PROBLEM STATEMENT = Quote the passage on Frederick Marrable below in full, word for word.

Frederick Marrable

Frederick Marrable (January 1819 22 June 1872) was a British architect who was notable as the first Chief Architect for the Metropolitan Board of Works, responsible for designing its headquarters.

Early career

Marrable was the son of Sir Thomas Smith Marrable, who was Secretary of the Board of Green Cloth (responsible for organising Royal visits) for King George IV and King William IV. He began his architectural career articled to Edward Blore in 1835, and subsequently studied abroad, which influenced his architectural style. He started his own company when he returned to Britain. In this period he designed St Mary Magdalene's Church in St Leonards-on-Sea (1852).[1]

Metropolitan Board

Offices for the Metropolitan Board of Works, 1860 by Frederick Marrable. A line drawing from the Illustrated London News, demonstrating the interest in the new building

He was selected without any great controversy as the first Chief Architect of the Metropolitan Board of Works on 1 February 1856. Marrable was not a particularly well-regarded architect but no greater figure applied for the job, partially because the salary being offered was relatively low, but also because the architect would largely be responsible for building roads and not distinctive buildings. Marrable approached this task with a methodical eye, but often ended up being perceived as boring, as The Elector for 27 June 1857 said that he was "squeezing every word to death almost in a half-closed mouth, so that nobody scarcely knows what he says".

DATA SHOWN =
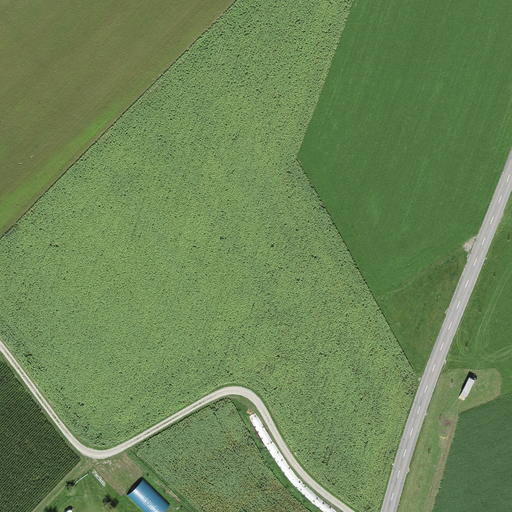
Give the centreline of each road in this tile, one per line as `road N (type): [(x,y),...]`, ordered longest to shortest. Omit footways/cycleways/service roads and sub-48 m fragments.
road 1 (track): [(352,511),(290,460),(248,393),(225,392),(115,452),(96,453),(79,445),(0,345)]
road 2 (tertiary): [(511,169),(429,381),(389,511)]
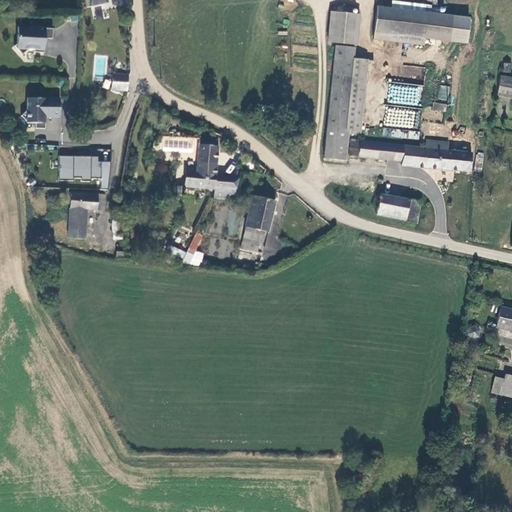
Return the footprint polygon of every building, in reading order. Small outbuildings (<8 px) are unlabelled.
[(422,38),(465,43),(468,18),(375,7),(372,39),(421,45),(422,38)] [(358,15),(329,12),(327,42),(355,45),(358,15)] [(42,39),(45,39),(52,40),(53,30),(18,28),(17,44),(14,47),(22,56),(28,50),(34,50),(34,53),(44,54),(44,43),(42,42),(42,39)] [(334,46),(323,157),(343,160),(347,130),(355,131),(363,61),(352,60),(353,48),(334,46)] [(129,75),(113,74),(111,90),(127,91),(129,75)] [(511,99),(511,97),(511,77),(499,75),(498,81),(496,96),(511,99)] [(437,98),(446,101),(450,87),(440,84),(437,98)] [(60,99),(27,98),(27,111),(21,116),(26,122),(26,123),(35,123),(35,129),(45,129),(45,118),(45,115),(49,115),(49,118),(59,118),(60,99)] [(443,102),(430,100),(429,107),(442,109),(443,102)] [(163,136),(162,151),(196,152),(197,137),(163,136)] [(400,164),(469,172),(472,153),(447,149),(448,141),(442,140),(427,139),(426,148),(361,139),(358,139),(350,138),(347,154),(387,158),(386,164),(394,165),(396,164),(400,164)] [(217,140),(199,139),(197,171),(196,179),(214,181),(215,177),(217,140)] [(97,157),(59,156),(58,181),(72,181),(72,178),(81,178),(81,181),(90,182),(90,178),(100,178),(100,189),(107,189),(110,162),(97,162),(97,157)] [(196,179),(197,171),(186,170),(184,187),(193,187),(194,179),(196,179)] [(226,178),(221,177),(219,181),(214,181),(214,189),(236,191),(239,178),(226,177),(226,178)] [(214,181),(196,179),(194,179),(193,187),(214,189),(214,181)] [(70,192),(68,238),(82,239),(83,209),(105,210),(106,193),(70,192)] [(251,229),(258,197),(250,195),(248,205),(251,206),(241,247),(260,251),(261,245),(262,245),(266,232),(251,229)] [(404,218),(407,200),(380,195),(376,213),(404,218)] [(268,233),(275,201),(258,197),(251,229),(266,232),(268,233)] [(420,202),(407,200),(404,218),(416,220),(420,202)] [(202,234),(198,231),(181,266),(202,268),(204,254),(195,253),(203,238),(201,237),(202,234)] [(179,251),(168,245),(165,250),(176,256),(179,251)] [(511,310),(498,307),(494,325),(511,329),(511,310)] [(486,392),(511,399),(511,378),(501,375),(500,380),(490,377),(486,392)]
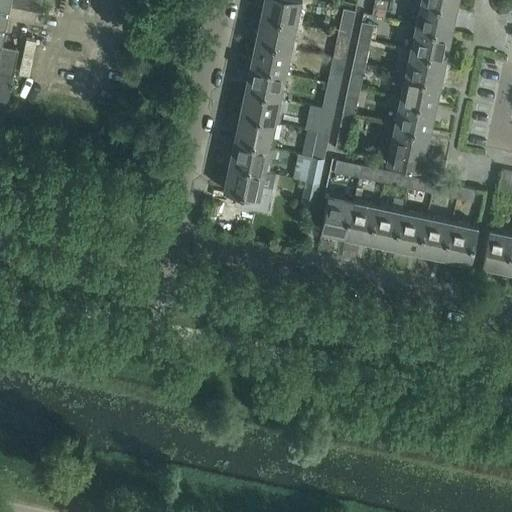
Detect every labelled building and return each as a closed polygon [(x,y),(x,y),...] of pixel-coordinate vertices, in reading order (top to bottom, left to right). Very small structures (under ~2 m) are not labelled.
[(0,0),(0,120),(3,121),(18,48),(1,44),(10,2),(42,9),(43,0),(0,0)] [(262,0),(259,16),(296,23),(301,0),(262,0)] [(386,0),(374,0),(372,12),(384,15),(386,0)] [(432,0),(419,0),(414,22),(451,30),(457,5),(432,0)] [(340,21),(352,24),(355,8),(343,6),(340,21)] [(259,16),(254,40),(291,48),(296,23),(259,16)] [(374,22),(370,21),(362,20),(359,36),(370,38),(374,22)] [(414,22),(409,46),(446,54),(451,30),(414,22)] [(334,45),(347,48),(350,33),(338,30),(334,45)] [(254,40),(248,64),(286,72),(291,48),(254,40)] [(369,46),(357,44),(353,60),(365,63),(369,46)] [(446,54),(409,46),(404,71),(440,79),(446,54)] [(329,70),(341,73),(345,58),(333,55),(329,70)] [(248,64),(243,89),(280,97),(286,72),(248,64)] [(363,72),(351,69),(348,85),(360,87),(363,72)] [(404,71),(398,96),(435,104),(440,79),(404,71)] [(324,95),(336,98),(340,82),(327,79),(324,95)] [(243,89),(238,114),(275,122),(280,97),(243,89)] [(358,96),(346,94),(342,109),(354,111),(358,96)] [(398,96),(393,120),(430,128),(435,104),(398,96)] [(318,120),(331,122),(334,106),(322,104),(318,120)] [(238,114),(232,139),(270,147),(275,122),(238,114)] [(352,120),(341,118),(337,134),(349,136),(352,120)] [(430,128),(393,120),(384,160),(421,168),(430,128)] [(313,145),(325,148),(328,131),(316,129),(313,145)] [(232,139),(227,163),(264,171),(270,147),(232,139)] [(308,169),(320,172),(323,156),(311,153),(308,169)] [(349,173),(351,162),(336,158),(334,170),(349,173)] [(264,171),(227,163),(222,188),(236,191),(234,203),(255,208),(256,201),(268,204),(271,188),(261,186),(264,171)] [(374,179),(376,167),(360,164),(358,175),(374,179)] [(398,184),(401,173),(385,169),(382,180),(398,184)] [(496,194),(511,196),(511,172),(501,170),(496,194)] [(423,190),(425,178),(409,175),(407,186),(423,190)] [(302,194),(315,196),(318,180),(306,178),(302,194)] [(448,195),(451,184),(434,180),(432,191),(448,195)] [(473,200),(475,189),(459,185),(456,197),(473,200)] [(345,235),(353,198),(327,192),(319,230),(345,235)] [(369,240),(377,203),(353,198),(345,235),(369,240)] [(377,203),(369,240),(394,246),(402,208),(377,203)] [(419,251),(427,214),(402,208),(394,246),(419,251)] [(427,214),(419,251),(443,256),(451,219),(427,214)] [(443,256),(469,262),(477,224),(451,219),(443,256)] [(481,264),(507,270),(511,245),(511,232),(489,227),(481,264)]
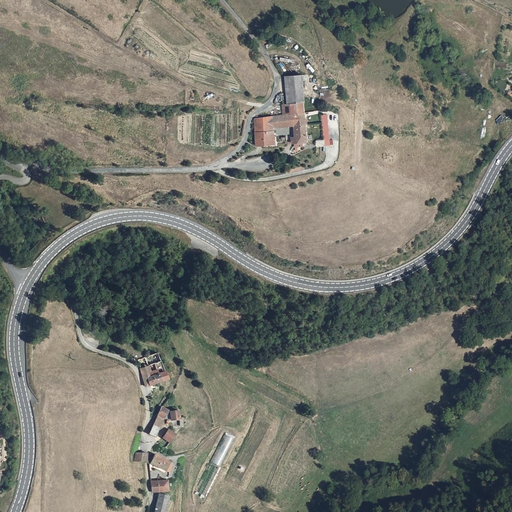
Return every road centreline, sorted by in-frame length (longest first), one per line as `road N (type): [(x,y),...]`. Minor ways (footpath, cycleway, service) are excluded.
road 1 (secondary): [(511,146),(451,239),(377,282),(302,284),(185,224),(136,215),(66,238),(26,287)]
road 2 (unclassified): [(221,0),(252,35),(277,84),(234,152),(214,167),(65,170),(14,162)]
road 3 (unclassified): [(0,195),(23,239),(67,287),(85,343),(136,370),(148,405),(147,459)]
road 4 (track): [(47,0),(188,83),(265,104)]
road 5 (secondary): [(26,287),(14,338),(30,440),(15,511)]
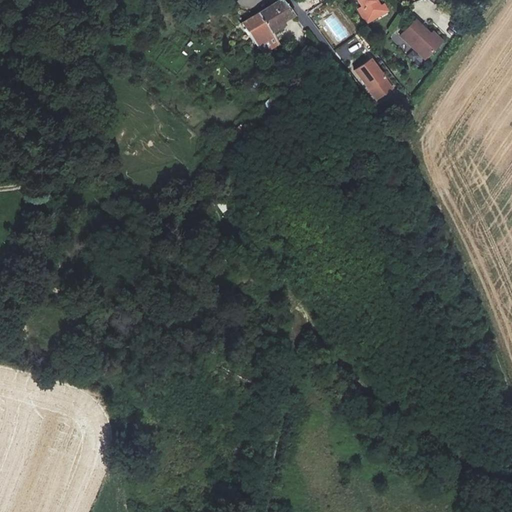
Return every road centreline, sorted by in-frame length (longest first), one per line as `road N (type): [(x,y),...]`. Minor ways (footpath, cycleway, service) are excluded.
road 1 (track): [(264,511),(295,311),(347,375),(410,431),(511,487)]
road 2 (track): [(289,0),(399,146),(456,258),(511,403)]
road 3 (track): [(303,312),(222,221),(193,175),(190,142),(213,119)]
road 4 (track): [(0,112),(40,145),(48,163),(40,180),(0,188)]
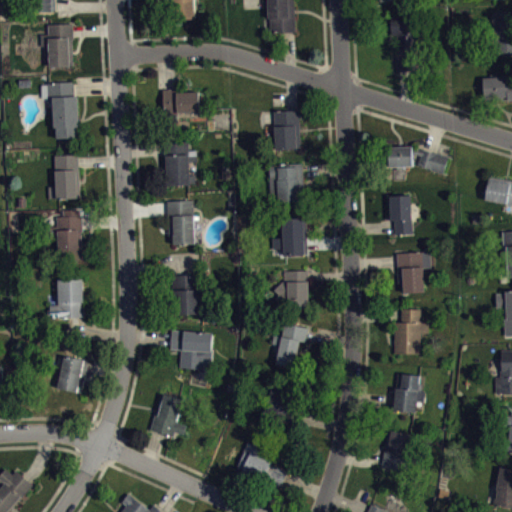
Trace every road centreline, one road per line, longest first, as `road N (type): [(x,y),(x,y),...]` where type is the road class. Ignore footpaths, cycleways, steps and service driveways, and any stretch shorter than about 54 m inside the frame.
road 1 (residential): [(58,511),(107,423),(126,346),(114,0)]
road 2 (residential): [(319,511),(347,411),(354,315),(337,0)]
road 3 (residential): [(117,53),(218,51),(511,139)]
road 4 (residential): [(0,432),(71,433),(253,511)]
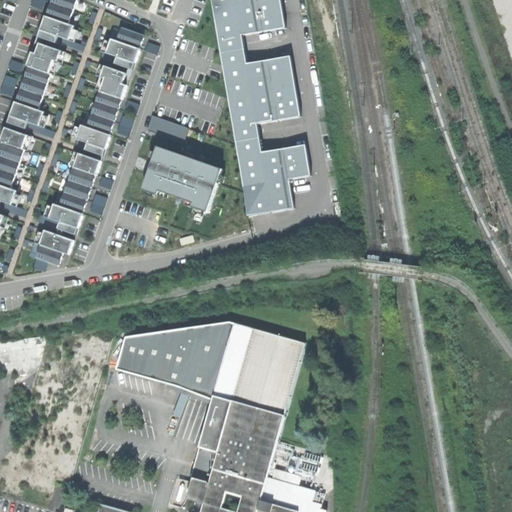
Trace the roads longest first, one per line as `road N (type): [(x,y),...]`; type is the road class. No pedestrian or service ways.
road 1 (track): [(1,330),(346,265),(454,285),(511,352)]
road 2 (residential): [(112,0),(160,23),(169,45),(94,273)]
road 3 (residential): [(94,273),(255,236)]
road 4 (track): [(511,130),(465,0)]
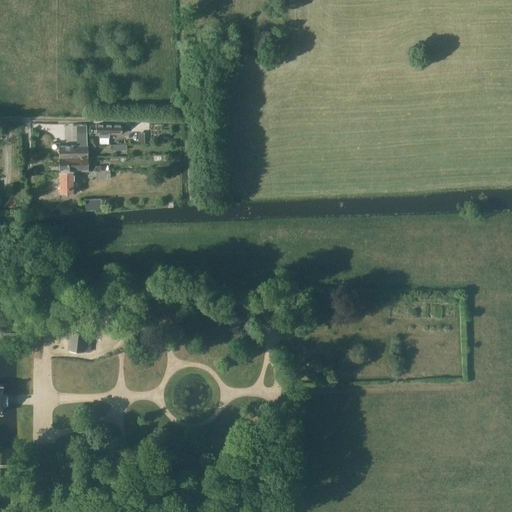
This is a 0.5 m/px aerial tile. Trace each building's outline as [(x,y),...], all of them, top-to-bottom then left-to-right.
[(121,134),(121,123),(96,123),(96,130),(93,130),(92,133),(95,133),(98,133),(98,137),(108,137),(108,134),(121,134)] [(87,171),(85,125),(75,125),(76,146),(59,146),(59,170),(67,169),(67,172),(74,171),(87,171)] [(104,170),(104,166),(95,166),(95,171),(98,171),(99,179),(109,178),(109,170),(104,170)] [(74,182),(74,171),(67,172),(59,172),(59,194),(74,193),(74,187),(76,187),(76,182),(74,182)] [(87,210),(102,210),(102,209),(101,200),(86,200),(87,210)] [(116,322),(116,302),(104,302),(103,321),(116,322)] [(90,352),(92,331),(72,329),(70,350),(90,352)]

ANSWER TO THE TASK =
Frederick Marrable

Frederick Marrable (January 1819 22 June 1872) was a British architect who was notable as the first Chief Architect for the Metropolitan Board of Works, responsible for designing its headquarters.

Early career

Marrable was the son of Sir Thomas Smith Marrable, who was Secretary of the Board of Green Cloth (responsible for organising Royal visits) for King George IV and King William IV. He began his architectural career articled to Edward Blore in 1835, and subsequently studied abroad, which influenced his architectural style. He started his own company when he returned to Britain. In this period he designed St Mary Magdalene's Church in St Leonards-on-Sea (1852).[1]

Metropolitan Board

Offices for the Metropolitan Board of Works, 1860 by Frederick Marrable. A line drawing from the Illustrated London News, demonstrating the interest in the new building

He was selected without any great controversy as the first Chief Architect of the Metropolitan Board of Works on 1 February 1856. Marrable was not a particularly well-regarded architect but no greater figure applied for the job, partially because the salary being offered was relatively low, but also because the architect would largely be responsible for building roads and not distinctive buildings. Marrable approached this task with a methodical eye, but often ended up being perceived as boring, as The Elector for 27 June 1857 said that he was "squeezing every word to death almost in a half-closed mouth, so that nobody scarcely knows what he says".